▶ WHAT IS BEING ASKED
Within the records below, reproduce without change the lines from the line that has "staining of prostate" through the line that has "high-resolution histopathology image", and only those.

▶ SOURCE MATERIAL
------
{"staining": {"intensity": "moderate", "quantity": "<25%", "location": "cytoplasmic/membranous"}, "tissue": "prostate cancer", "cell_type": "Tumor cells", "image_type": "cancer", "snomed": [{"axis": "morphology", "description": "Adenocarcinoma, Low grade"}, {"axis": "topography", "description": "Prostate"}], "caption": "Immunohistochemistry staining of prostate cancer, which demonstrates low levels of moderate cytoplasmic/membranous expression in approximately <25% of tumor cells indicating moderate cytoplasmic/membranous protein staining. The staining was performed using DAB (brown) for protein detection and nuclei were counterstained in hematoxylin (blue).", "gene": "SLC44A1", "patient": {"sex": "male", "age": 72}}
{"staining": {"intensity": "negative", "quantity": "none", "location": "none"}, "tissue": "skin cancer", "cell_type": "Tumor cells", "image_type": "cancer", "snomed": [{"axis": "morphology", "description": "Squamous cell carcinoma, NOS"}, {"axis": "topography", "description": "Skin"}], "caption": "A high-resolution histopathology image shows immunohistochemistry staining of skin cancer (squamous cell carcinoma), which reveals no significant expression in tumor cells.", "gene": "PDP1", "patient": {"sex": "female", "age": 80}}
------
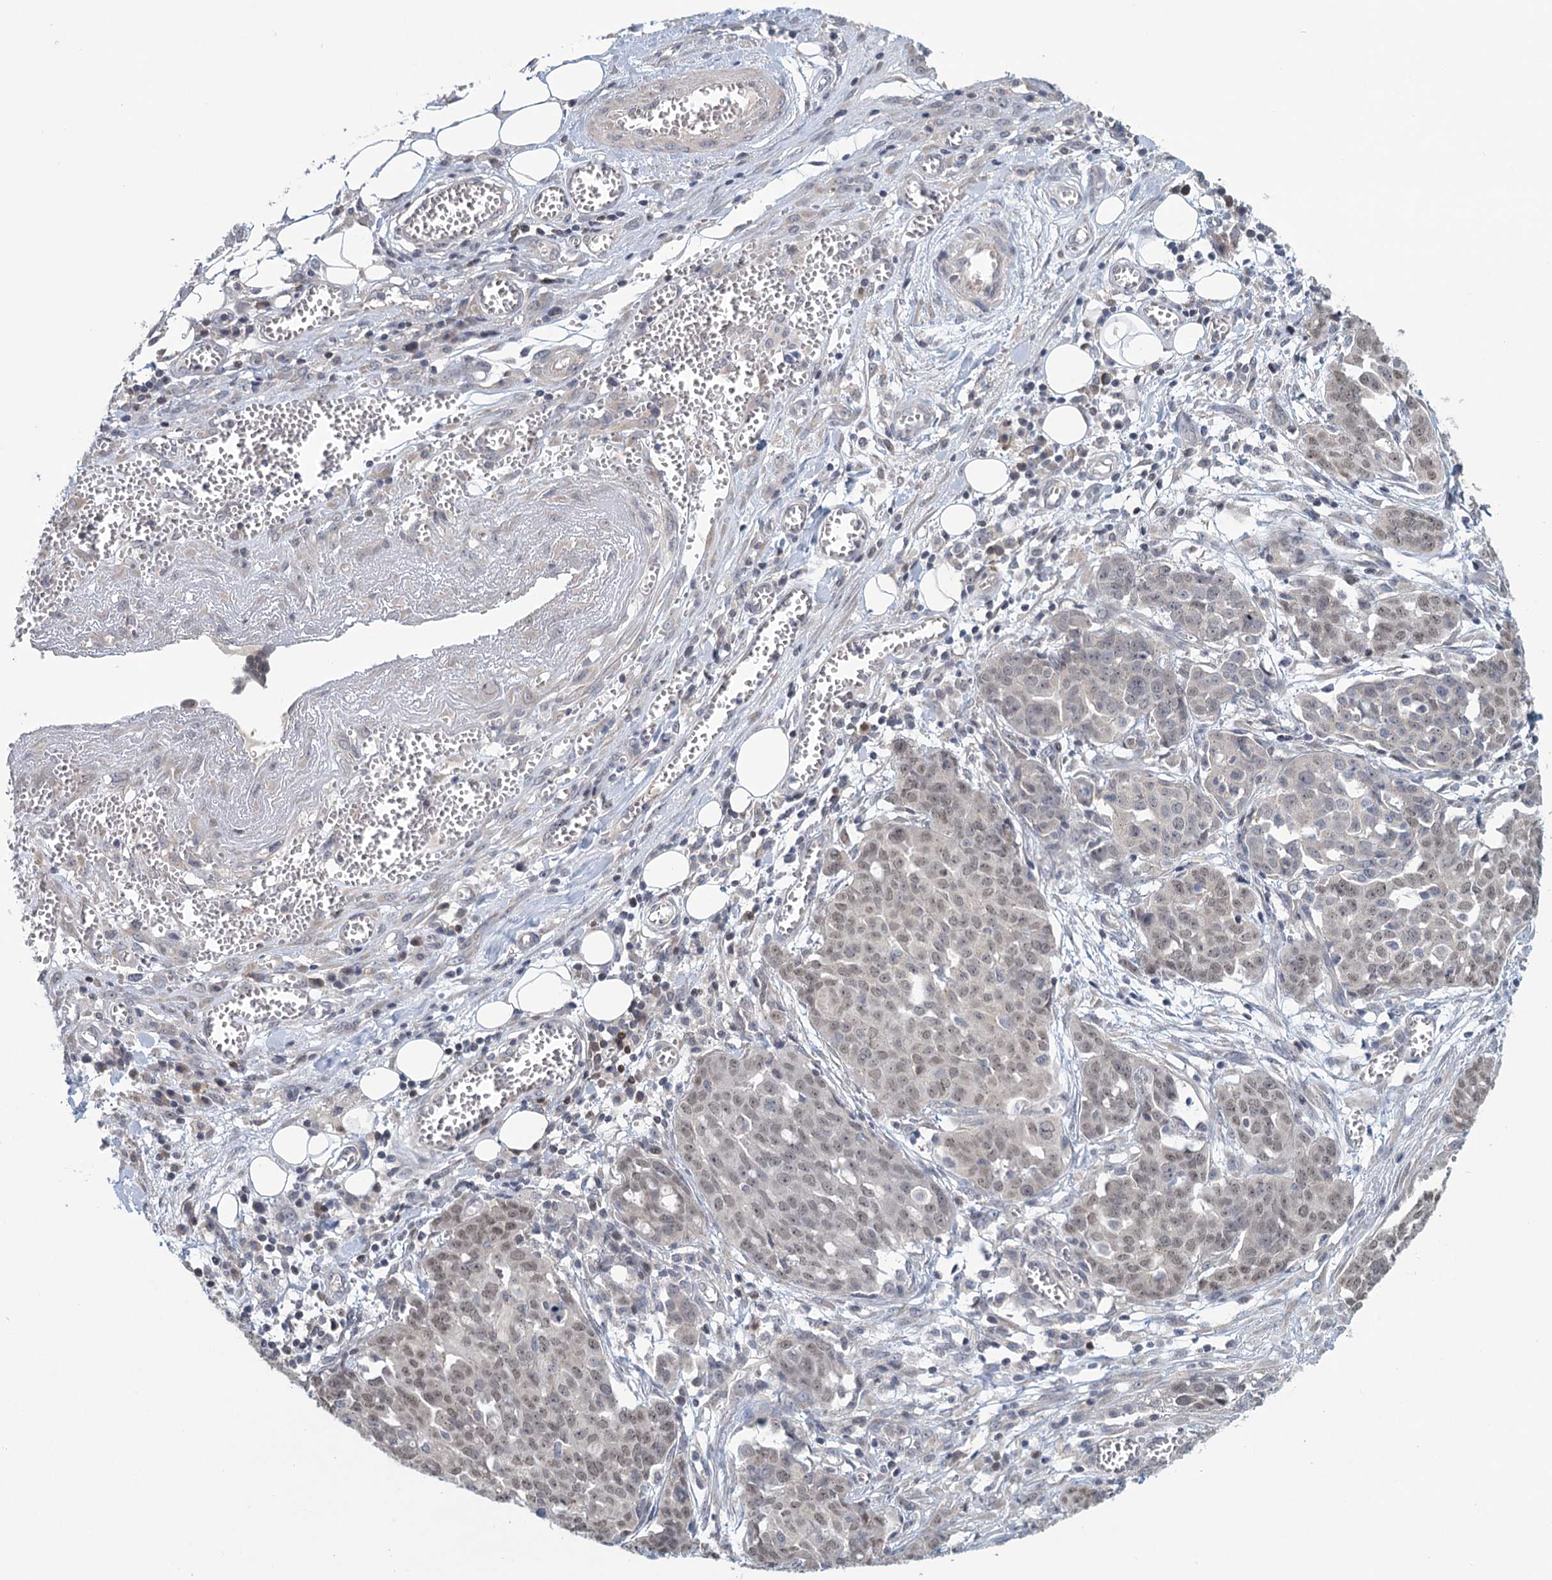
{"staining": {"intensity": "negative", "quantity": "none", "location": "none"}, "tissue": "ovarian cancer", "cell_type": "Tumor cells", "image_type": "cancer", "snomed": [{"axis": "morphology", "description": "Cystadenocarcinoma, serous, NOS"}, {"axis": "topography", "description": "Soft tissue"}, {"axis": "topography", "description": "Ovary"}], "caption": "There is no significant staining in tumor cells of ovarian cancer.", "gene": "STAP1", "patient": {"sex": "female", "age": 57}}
------
▶ SOLUTION FOR THIS PROBLEM
{"staining": {"intensity": "moderate", "quantity": "<25%", "location": "cytoplasmic/membranous"}, "tissue": "prostate cancer", "cell_type": "Tumor cells", "image_type": "cancer", "snomed": [{"axis": "morphology", "description": "Adenocarcinoma, Low grade"}, {"axis": "topography", "description": "Prostate"}], "caption": "Immunohistochemistry staining of prostate cancer, which demonstrates low levels of moderate cytoplasmic/membranous expression in approximately <25% of tumor cells indicating moderate cytoplasmic/membranous protein staining. The staining was performed using DAB (brown) for protein detection and nuclei were counterstained in hematoxylin (blue).", "gene": "SLC44A1", "patient": {"sex": "male", "age": 72}}
{"staining": {"intensity": "negative", "quantity": "none", "location": "none"}, "tissue": "skin cancer", "cell_type": "Tumor cells", "image_type": "cancer", "snomed": [{"axis": "morphology", "description": "Squamous cell carcinoma, NOS"}, {"axis": "topography", "description": "Skin"}], "caption": "A high-resolution histopathology image shows immunohistochemistry staining of skin cancer (squamous cell carcinoma), which reveals no significant expression in tumor cells.", "gene": "PDP1", "patient": {"sex": "female", "age": 80}}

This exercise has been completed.